Tuesday, January 19, 2021

Farming good soil and pearls on pigs - did we get Matthew 13 wrong?

 We've all heard the parable of the sower, and there has been so much discussion about this parable or metaphor, but I wonder if we've missed a very important point. No, it's not the point that the parable is about the soil, not the sower, although that is true. In fact, we've talked about the condition of the soil so often, we forgot about the farmer.

The only way I've heard this taught is that the sower or farmer is supposed to cast the seed everywhere, nonstop sharing the news, like a New York boy standing on the street with that little side-cocked hat, hawking papers, "Good news! Get your good news right here!" 

As if, we are supposed to witness to every single person because they might be the "one." I wish I could put a sound effect in right here: screeching tires.

(Whoa, ok for those like me who are saying, now wait, I've got to share my Good News - of course be yourself and share about your own experience anytime you're led to - I'm making another point here.) 

But, let's think about this. How many farmers do you know that walk around with a seed bag, or these days drive around a huge seed planter, and just willy-nilly drop seed everywhere they go, assuming at least some of the time, the soil is going to be receptive and fertile and they will get a crop that may even be, heaven be praised, a hundred fold? 

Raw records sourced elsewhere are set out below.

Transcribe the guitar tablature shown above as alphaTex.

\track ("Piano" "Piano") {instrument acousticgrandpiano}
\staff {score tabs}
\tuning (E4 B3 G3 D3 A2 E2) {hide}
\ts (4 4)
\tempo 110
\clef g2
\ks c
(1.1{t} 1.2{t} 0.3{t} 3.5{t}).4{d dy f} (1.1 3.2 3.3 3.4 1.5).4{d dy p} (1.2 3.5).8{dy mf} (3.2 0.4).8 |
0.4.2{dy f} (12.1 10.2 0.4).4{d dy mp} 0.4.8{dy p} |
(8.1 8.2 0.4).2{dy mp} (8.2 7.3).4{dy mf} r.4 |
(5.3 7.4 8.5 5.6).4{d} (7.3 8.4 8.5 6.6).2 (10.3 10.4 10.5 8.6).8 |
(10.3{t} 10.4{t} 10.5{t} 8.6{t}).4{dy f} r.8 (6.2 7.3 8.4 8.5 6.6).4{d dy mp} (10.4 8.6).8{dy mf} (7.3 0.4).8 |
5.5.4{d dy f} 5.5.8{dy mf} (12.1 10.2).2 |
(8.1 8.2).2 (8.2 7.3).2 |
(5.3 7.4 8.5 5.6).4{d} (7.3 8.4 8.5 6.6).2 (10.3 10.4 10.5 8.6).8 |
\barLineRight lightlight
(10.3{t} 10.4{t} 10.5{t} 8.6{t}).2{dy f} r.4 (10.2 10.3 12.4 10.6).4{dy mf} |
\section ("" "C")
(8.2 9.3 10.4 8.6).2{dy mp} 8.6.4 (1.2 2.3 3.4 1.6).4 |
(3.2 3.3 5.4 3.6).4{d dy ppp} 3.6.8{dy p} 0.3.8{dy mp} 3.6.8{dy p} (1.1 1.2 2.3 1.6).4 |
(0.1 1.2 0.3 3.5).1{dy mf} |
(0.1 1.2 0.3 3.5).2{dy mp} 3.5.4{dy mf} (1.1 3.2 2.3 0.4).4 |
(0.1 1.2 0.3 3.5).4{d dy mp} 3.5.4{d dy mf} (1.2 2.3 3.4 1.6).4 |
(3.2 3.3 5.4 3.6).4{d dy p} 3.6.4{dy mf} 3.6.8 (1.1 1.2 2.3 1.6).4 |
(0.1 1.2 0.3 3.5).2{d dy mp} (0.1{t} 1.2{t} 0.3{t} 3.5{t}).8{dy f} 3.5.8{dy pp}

Is that like farming lottery? How does that make sense? I hope this person wants to hear my good news, I pray someone's heart was ready...

A farmer cannot afford to waste valuable seed, or her valuable time and resources tossing seed into the wind and hoping it lands somewhere. How could they reap a harvest if they have no idea where and which seed grew, if they keep moving along tossing out kernels here, there and everywhere?

A good farmer chooses the land where he intends to spend time investing seed. She then prepares the soil, adding nutrients and paying attention to the season, so that when the seed is planted it has the best opportunity to grow. 

A good farmer pays attention to the planted field from then on, nurturing and caring for its needs so it has the best chance possible to produce successfully. 

When the produce is fully ripe and ready to be gathered in, the farmer is there, protecting it, and rejoicing in how much has been gained. A good farmer has a relationship of care and concern for the land, the soil (you get it that this means people, right?)

So, may be stop throwing your pearls of wisdom and hope on closed minds and ears and focus on developing relationships with people who might, then, actually be interested in what you have to say. Mary Kay Ash said people don't care about what you have to say until they believe you care about their needs.

Matthew 7:6 “Who would hang earrings on a dog’s ear or throw pearls in front of wild pigs? They’ll only trample them under their feet and then turn around and tear you to pieces! 

(As translated from the Aramaic. The Greek is “Don’t let the dogs have consecrated [holy] meat.” The Aramaic word for “earrings” is almost identical to the word for “holy.” Earrings and pearls are symbols of spiritual truths given to us by God. They give us beautiful “ears” to hear his voice and impart lovely pearls of wisdom, which are not to be regarded lightly or shared with those who have their hearts closed. The Aramaic word for “throw” is almost identical to the word for “to instruct” or “to teach.” The value of wisdom is not appreciated by those who have no ears to hear it. TPT footnote e)

So read the parable of the sower, or soil, one more time as translated from the Aramaic, and see if you get one more harvest of insight, in a new way:

Matthew 13:3- 12 (TPT)

He  taught  them  many  things  by  using  stories,  parables  that  would  illustrate  spiritual  truths,  


“Consider  this:  There  was  a  farmer  who  went  out  to  sow  seeds. As  he  cast  his  seeds,  some  fell  

along  the  beaten  path  and  the  birds  came  and  ate  them. Other  seeds  fell  onto  gravel  that  had  

no  topsoil.  The  seeds  quickly  shot  up, but  when  the  days  grew  hot,  the  sprouts  were  scorched  

and withered because they had insufficient roots. Other seeds fell among the thorns and weeds, so  when  the  seeds  sprouted,  so  did the  weeds,  crowding  out  the  good  plants.

But  other  seeds fell  on  good,  rich  soil  that  kept  producing  a  good  harvest.  Some  yielded  thirty,  some  sixty,  and some even one hundred times as much as he planted! If you’re able to understand this, then you need to respond.”

Then  his  disciples  approached  Jesus  and  asked,  “Why  do  you  always  speak  to  people  in  these  

hard-to-understand parables?”

He  explained,  “You’ve  been  given  the  intimate  experience  of  insight  into  the  hidden  truths  and  

mysteries of the realm of heaven’s kingdom, but they have not. For everyone who listens with an open heart will receive progressively more revelation until  he  has  more  than  enough. But  those who  don’t  listen  with  an  open,  teachable  heart,  even  the  understanding  that  they  think  they have will be taken from them.

Find open, teachable hearts, and sow your precious Good News there. Invest in the lives of those who know they need help, love, caring for, and you'll find good soil that will produce a harvest, a person who will become a loving farmer themselves and this is how you change the world for good.